It was a speech thin on condolences but heavily laced with accusation and warning.
"The problem in South Africa is that everybody wants to run the country," President Jacob Zuma told a memorial service for the 13 soldiers killed in the Central African Republic (CAR) last week.
"There must also be an appreciation that military matters and decisions are not matters that are discussed in public, other than to share broader policy."
- Read the full speech here
Those who demand that military strategy be discussed in public, Zuma said, "should be careful not to endanger both the national interest and the security of the republic while pursuing party political goals".
Zuma said: "The tears of grief from the families are both inevitable and deserved, because of the calibre of men we have lost. To the families, your pain is shared by thousands of South Africans in many corners of the country and the continent.
"When future generations ask what kind of men and women these were, who gave so much of their lives to the service of the people of South Africa and the continent, we will be able to boldly say how special they were, to put their own lives at risk for such a noble mission of building peace in the continent."
A dozen metres away, Democratic Alliance (DA) leader Helen Zille sat stone-faced. The DA on Monday said it would call on Parliament to demand that Zuma withdraw remaining troops from the CAR.
But Zuma also appeared to be referring to the likes of the South African National Defence Union (Sandu), which was vocal in its criticism and demands for information.
Zuma echoed the sentiments expressed by the ANC on Monday, saying there were those who sought to dishonour the dead "peddling various unfounded allegations and conspiracy theories".
"We will not be side-tracked by those who are on a perpetual campaign against this democratic government," Zuma said. "Let me emphasise that we reject any insinuation that these soldiers were sent to the CAR for any reason other than in pursuit of the national interest and the interests of the African continent."

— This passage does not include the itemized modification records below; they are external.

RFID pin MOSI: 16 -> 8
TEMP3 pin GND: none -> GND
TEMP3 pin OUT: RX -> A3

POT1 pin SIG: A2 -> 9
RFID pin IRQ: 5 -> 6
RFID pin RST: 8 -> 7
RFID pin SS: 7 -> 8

The 13 soldiers, he said, died in pursuit of South Africa's national interest and in pursuit of peace on the African continent.
Zuma said future military action in the CAR region would depend on decisions yet to be taken with the African Union and a regional economic body. That continues to leave unanswered questions on the disposition of South African troops, with conflicting reports that most have been withdrawn to Pretoria, or just south of Bangui to the Democratic Republic or Congo, or that a small contingent still remained in the CAR.

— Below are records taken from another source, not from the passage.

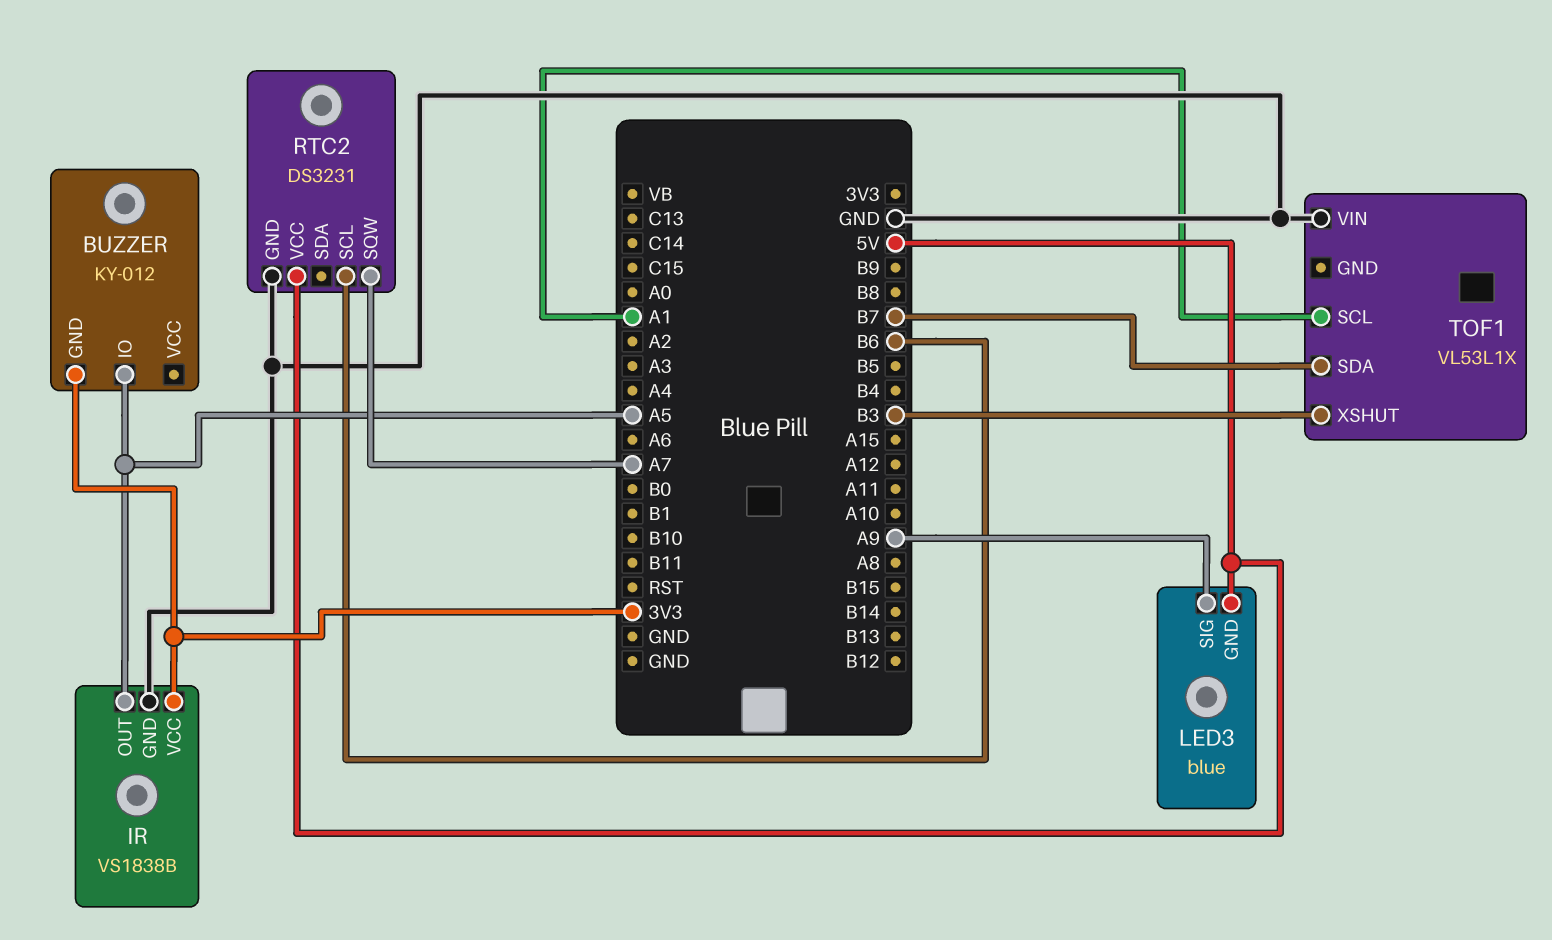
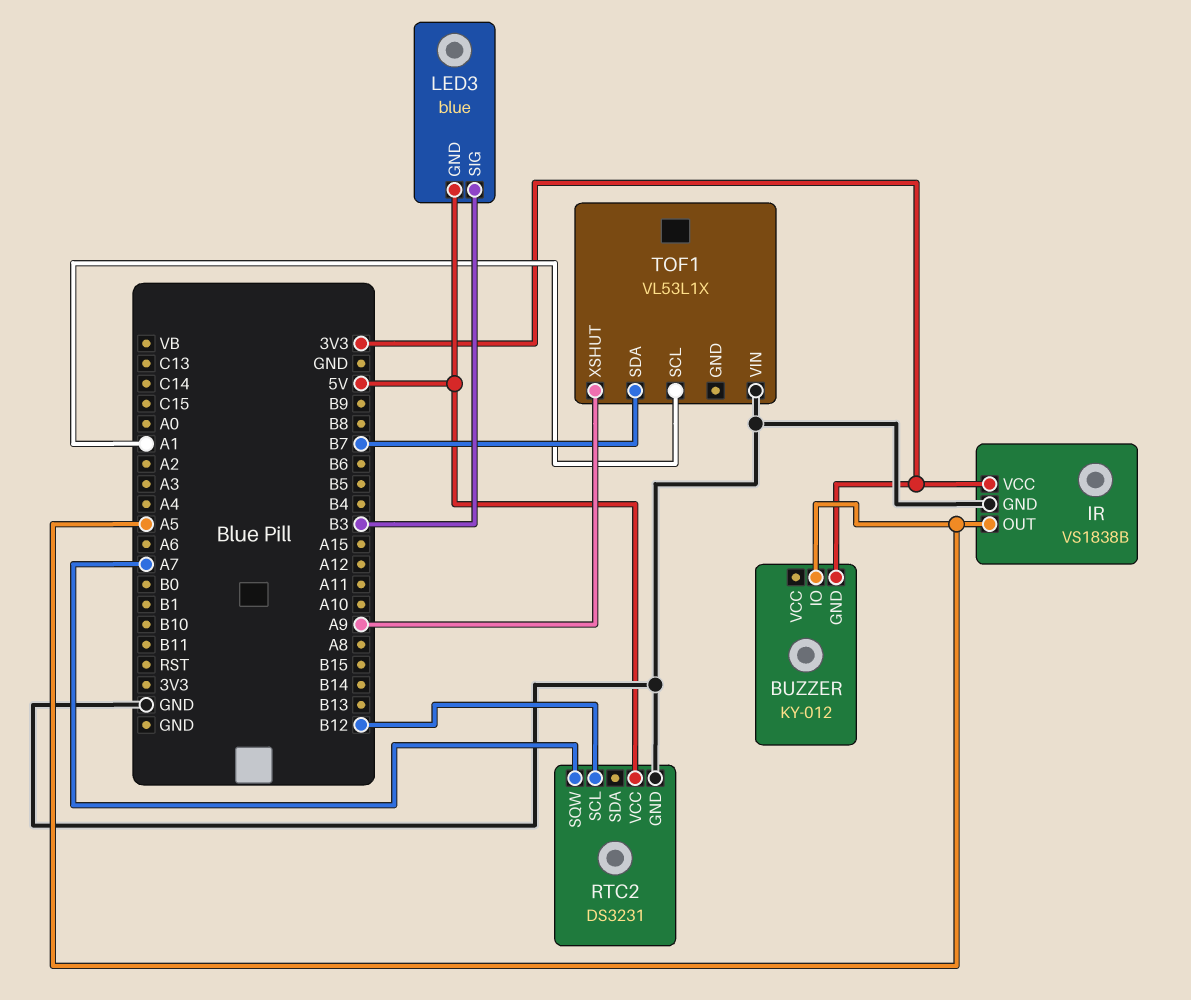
LED3 pin SIG: A9 -> B3
RTC2 pin SCL: B6 -> B12
TOF1 pin XSHUT: B3 -> A9

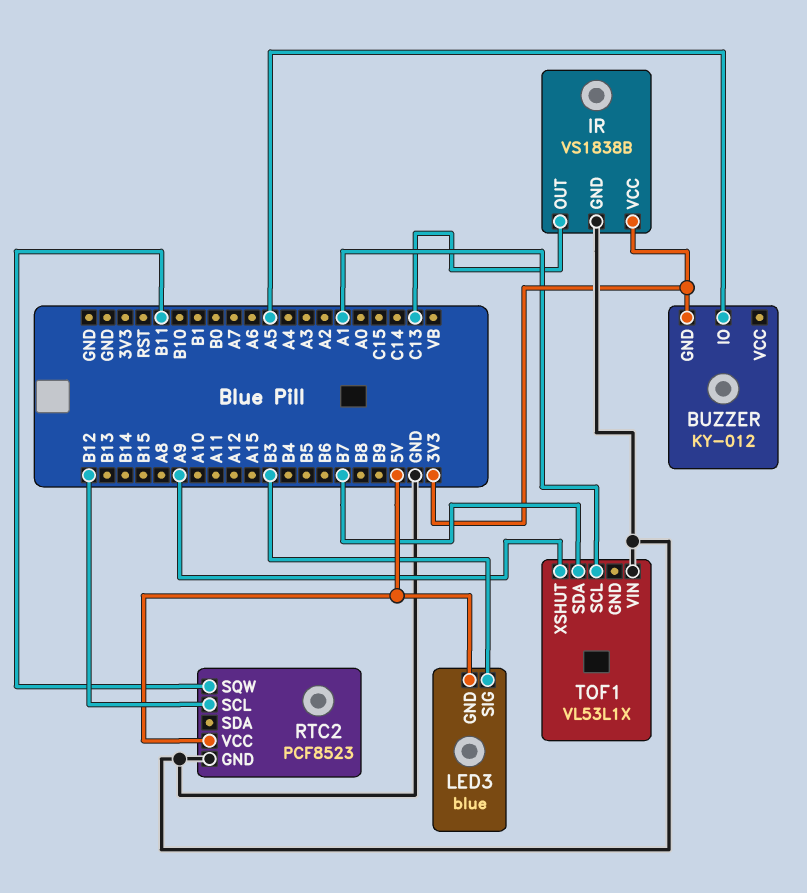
IR pin OUT: A5 -> C13
RTC2: DS3231 -> PCF8523
RTC2 pin SQW: A7 -> B11

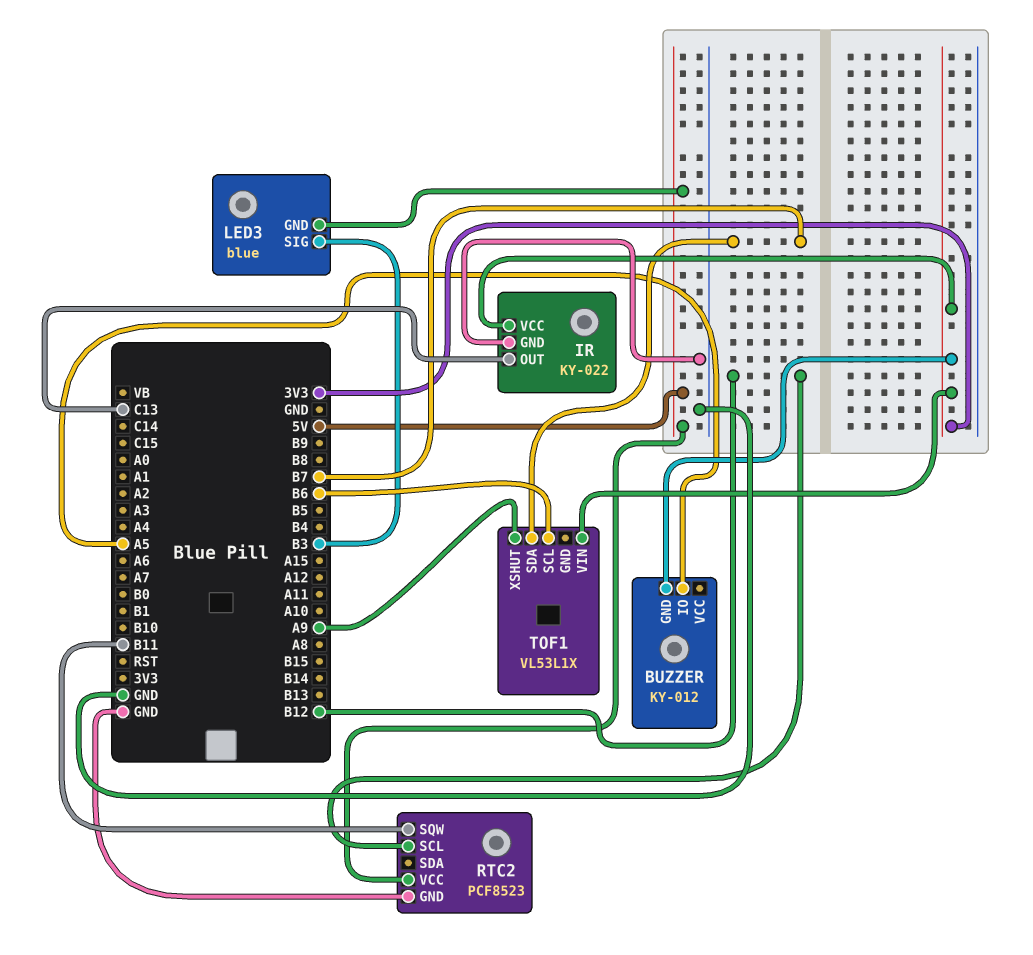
IR: VS1838B -> KY-022
TOF1 pin SCL: A1 -> B6
TOF1 pin VIN: GND -> 3V3

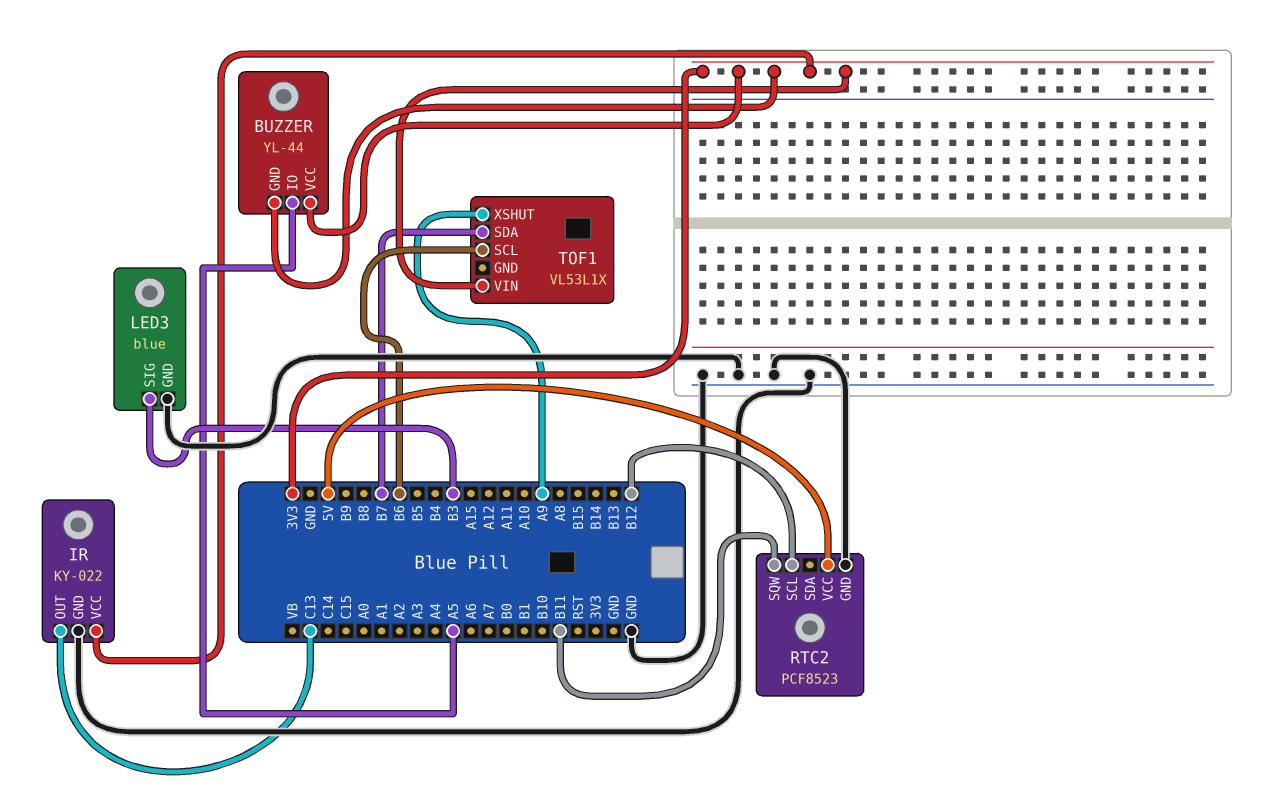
BUZZER: KY-012 -> YL-44
BUZZER pin VCC: none -> 3V3
LED3 pin GND: 5V -> GND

The military has referred such questions to the presidency, and the presidency has referred questions back to the military. Both had promised a press conference on Tuesday, but that did not come to pass.

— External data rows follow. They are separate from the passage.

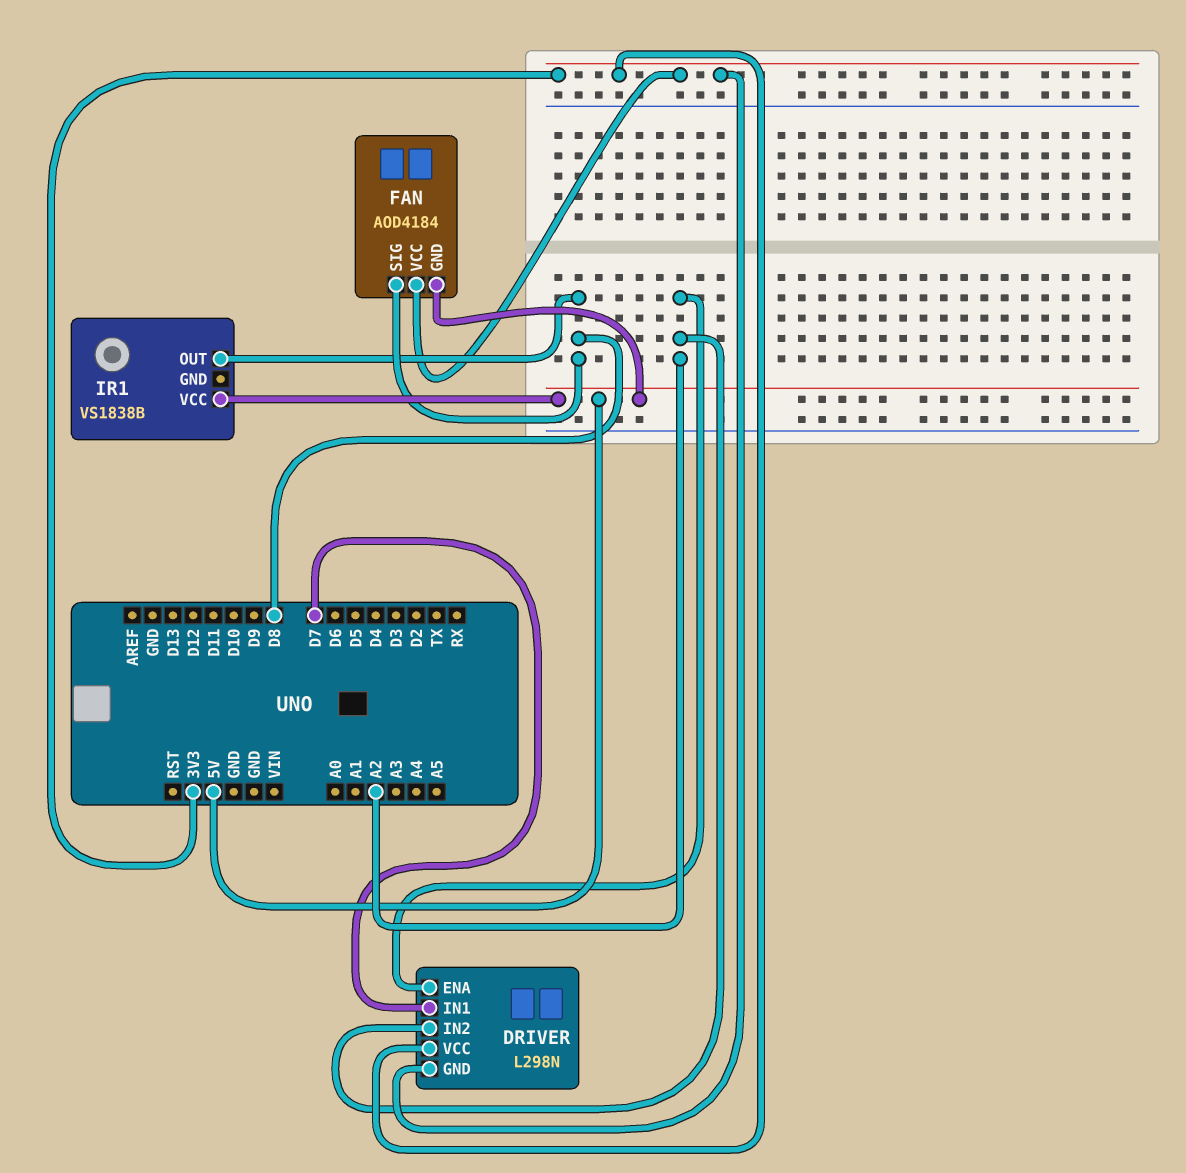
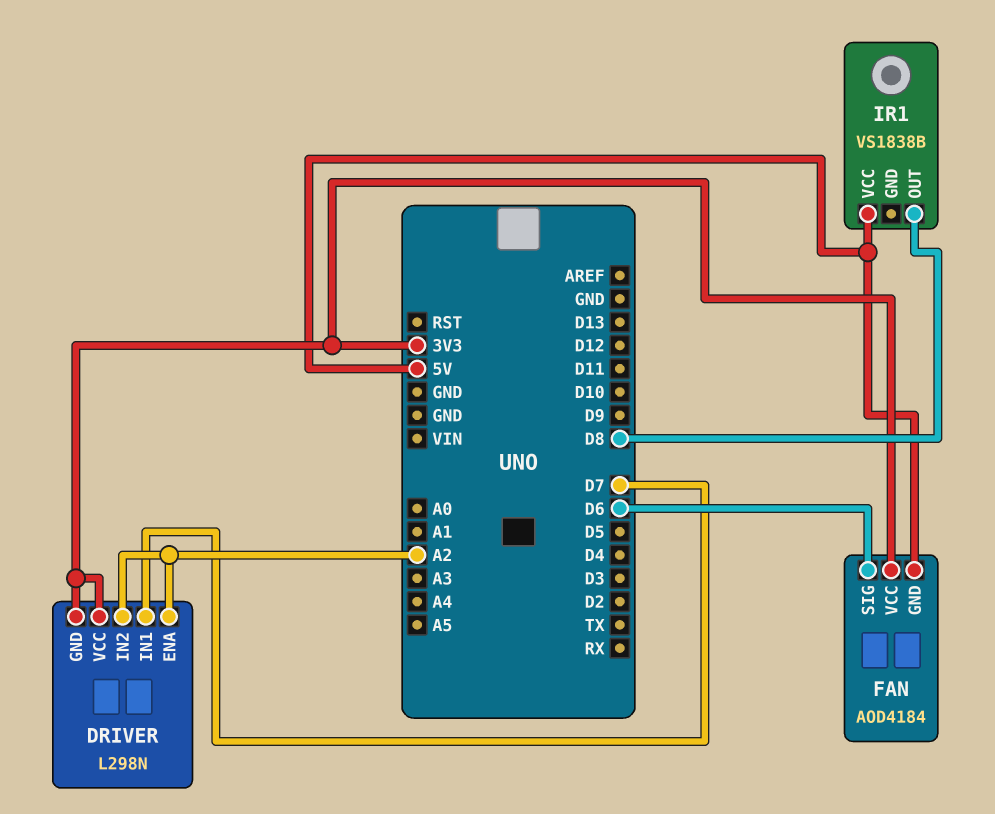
FAN pin SIG: D8 -> D6

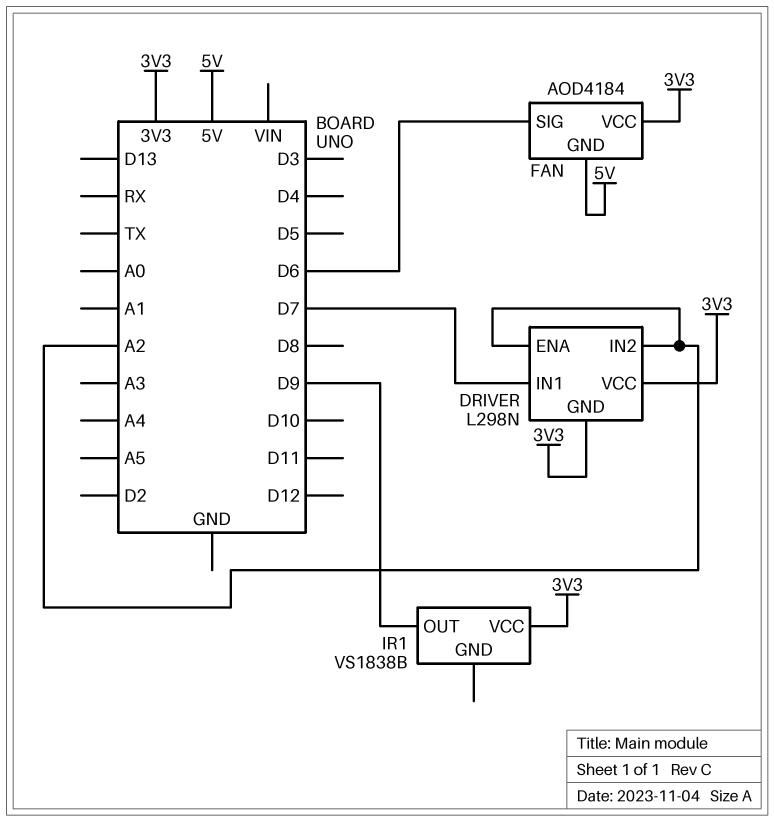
IR1 pin OUT: D8 -> D9
IR1 pin VCC: 5V -> 3V3

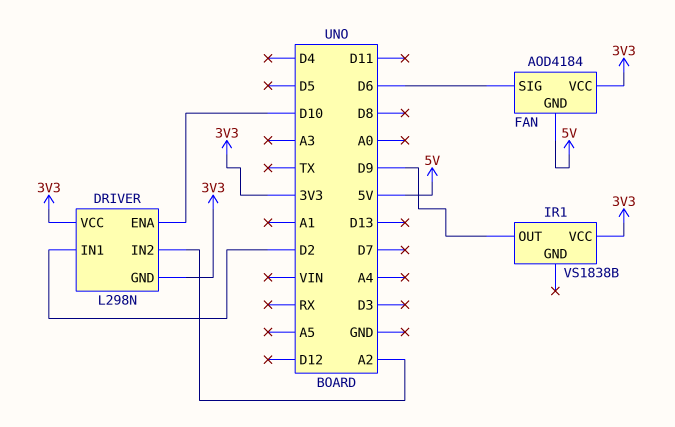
DRIVER pin ENA: A2 -> D10
DRIVER pin IN1: D7 -> D2

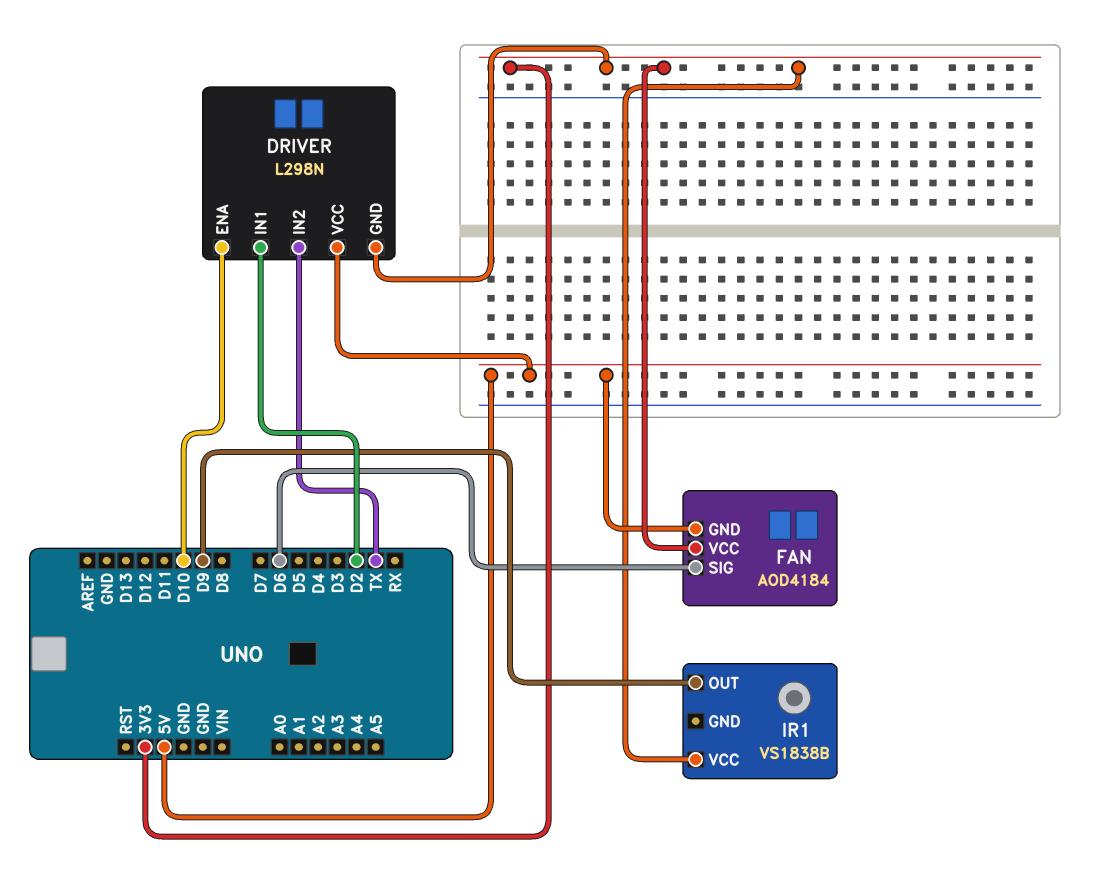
DRIVER pin IN2: A2 -> TX
DRIVER pin VCC: 3V3 -> 5V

Nor did Defence Minister Nosiviwe Mapisa-Nqakula shed any light on Tuesday. Speaking at the memorial service she merely asked for Zuma to share his comfort and wisdom.
The only detail of the deaths of the 13 soldiers to be shared with families at the event, which the military described as a church service, came from the commander of Combat Team Charlie. His group was caught at a forward position overrun by rebels, he said, and tried to make its way back to the nearby base when it was ambushed. In the dark soldiers first sought refuge in bushes and tall grass, then fought their way back to base.